Aggregate future minimum rental payments on a cash basis required under
operating leases for office and manufacturing space which have initial or
remaining non-cancelable lease terms in excess of one year are as follows:
Year ending June 30,
- --------------------------------------------------------------------------------
1997 $ 754,700
1998 729,900
1999 752,700
2000 778,600
2001 809,800
Thereafter 1,228,800
- --------------------------------------------------------------------------------
$5,048,500
================================================================================
Rent expense charged to operations was $798,300, $609,000, and $608,900 for the
years ended June 30, 1996, 1995 and 1994, respectively.
5. ANALYSIS OF RESERVE ACCOUNTS
Balance at Beginning Additions Charged to Balance at
of Year Expense Deductions End of Year
- ---------------------------------------------------------------------------------------------------------
Allowance for doubtful accounts:
June 30, 1996 $168,800 $ 12,000 -- $180,800
June 30, 1995 $144,300 $ 24,500 -- $168,800
June 30, 1994 $120,000 $ 24,800 $ 500 $144,300
Reserve for inventory:
June 30, 1996 $545,400 -- $ 62,900 $482,500
June 30, 1995 $554,400 -- $ 9,000 $545,400
June 30, 1994 $513,800 $ 47,100 $ 6,500 $554,400
6. BENEFIT PLANS
The Company has an Officers, Directors and Key Employee Incentive Plan (the
"1981 Plan") authorizing stock options, stock bonuses and cash incentive awards,
and an Incentive Stock Option, Nonqualified Stock Option and Restricted Stock
Purchase Plan - 1987 (the "1987 Plan") authorizing stock options and rights to
purchase restricted stock. Stock options granted under these Plans may be either
incentive stock options as defined in the Internal Revenue Code ("incentive
options"), or options that do not qualify as incentive options ("non-qualified
options"). The number of shares of the Company's common stock approved for
issuance under the 1981 Plan and the 1987 Plan is 487,500 and 1,000,000,
respectively.
The Company realized a tax benefit of $8,200 and $12,300 in 1996 and 1995,
respectively, from the exercise of non-qualified stock options and disqualifying
dispositions of incentive stock options. No charges have been made to income in
accounting for the options.
23
24
During the year ended June 30, 1991 the Company loaned $100,000 to the President
and Chairman of the Board for the exercise of Gish common stock options. A
principal payment of $10,000 was made and the note was renewed during the year
ended June 30, 1996. The note is secured by Company stock, bears interest at
5.5% and is due within one year.
The following table sets forth the status of stock options granted at fair
market value at the date of grant under the 1981 and 1987 plans combined:
Number of Shares Average Price Per Share
Options outstanding at June 30, 1994 689,012 $5.78
- -----------------------------------------------------------------------------------------------
Granted 398,625 5.68
Canceled (224,000) 9.34
Exercised (71,000) 4.25
- -----------------------------------------------------------------------------------------------
Options outstanding at June 30, 1995 792,637 4.85
Granted 25,000 5.75
Canceled (1,500) 6.38
Exercised (22,075) 2.85
- -----------------------------------------------------------------------------------------------
Options outstanding at June 30, 1996 794,062 $4.94
===============================================================================================
As of June 30, 1996, 2,612,787 options had been granted of which 727,877 are
exercisable. Additionally, 10,035 options remain available for grant. As of June
30, 1995, 688,767 were exercisable and 33,535 were available for grant.

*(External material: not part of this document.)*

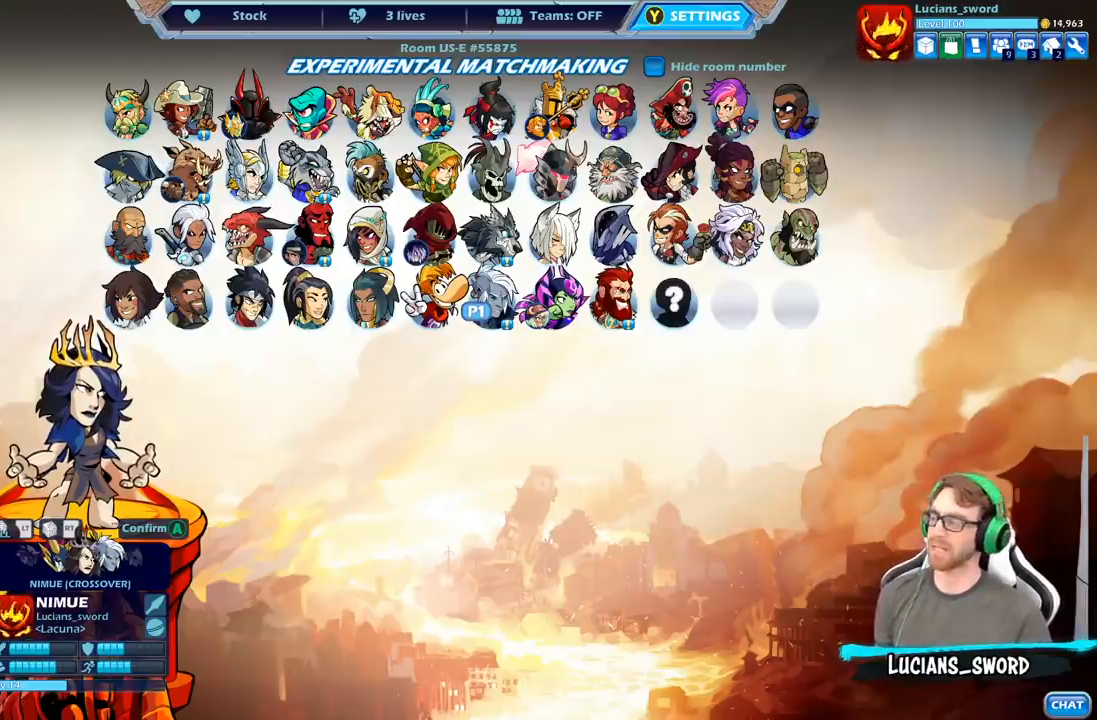
{"buttons": [], "left_stick": "center", "right_stick": "center", "events": []}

The Company has a Salary Reduction Profit Sharing Plan, ("the Plan"),
established under Section 401(k) of the Internal Revenue Code, in which all
employees are eligible to participate. The Company matches up to $250 of annual
contribution by each qualifying employee. Total Company contributions to the
Plan were $48,900, $48,800, and $45,400 for fiscal years ended June 30, 1996,
1995 and 1994, respectively.
7. SEGMENT INFORMATION
The Company operates in one industry segment, the manufacture of medical devices
which are marketed principally through domestic and international distributors.
The Company performs ongoing credit evaluations and maintains allowances for
potential credit losses. As of June 30, 1996 the Company believes it has no
significant concentrations of credit risk.
The Company derived the following percentages of its net sales from its
significant distributors:
1996 1995 1994
- ---------------------------------------------------
2% 18% 18%
12% 13% 13%
7% 10% 10%
As of July 1, 1995 the company terminated its relationship with the
distributorship to which sales were 18% in 1995 and paid a contract termination
fee of $701,200 during the first quarter of fiscal 1996.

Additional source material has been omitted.